Records contained in a dataset
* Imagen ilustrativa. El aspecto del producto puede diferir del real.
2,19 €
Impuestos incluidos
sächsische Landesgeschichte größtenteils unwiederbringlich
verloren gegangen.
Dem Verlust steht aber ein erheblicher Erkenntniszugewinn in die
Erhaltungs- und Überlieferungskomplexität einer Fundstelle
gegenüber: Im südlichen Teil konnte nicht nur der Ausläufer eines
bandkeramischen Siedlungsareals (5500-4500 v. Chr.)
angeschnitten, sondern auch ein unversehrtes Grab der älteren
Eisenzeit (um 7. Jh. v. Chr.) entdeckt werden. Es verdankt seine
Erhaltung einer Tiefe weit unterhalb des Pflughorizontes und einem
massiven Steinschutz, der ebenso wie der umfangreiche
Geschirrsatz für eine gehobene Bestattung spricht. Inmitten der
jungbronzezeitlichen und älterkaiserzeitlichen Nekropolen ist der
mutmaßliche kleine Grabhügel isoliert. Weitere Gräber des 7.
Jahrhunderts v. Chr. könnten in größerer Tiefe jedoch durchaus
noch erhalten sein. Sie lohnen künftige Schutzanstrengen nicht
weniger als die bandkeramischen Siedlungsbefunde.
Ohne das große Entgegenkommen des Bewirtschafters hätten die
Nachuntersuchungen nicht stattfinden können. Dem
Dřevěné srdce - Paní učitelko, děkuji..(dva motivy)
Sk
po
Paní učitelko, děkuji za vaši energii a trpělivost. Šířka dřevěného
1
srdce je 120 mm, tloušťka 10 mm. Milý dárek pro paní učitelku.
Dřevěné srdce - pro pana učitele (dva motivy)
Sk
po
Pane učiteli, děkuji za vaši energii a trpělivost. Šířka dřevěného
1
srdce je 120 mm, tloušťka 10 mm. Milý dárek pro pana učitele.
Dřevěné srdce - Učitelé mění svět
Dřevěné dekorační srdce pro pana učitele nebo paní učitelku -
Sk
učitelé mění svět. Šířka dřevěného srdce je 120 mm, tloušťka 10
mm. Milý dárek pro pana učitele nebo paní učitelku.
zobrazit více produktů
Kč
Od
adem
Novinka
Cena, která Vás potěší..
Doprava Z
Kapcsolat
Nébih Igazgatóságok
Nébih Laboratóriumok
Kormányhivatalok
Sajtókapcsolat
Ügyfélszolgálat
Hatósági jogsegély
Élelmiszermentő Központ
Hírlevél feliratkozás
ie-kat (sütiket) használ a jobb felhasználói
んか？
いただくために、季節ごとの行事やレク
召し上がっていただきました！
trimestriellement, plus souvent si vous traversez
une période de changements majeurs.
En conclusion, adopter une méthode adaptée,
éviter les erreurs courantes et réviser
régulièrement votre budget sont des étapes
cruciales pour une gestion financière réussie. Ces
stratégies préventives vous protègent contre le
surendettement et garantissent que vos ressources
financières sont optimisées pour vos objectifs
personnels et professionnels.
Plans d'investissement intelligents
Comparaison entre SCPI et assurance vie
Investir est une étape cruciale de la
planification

Exercise aim
Retype exactly, and only, the lines from the line holding "éviter les erreurs courantes et réviser" through the last line of the data; both of those lines count.

Problem solution
éviter les erreurs courantes et réviser
régulièrement votre budget sont des étapes
cruciales pour une gestion financière réussie. Ces
stratégies préventives vous protègent contre le
surendettement et garantissent que vos ressources
financières sont optimisées pour vos objectifs
personnels et professionnels.
Plans d'investissement intelligents
Comparaison entre SCPI et assurance vie
Investir est une étape cruciale de la
planification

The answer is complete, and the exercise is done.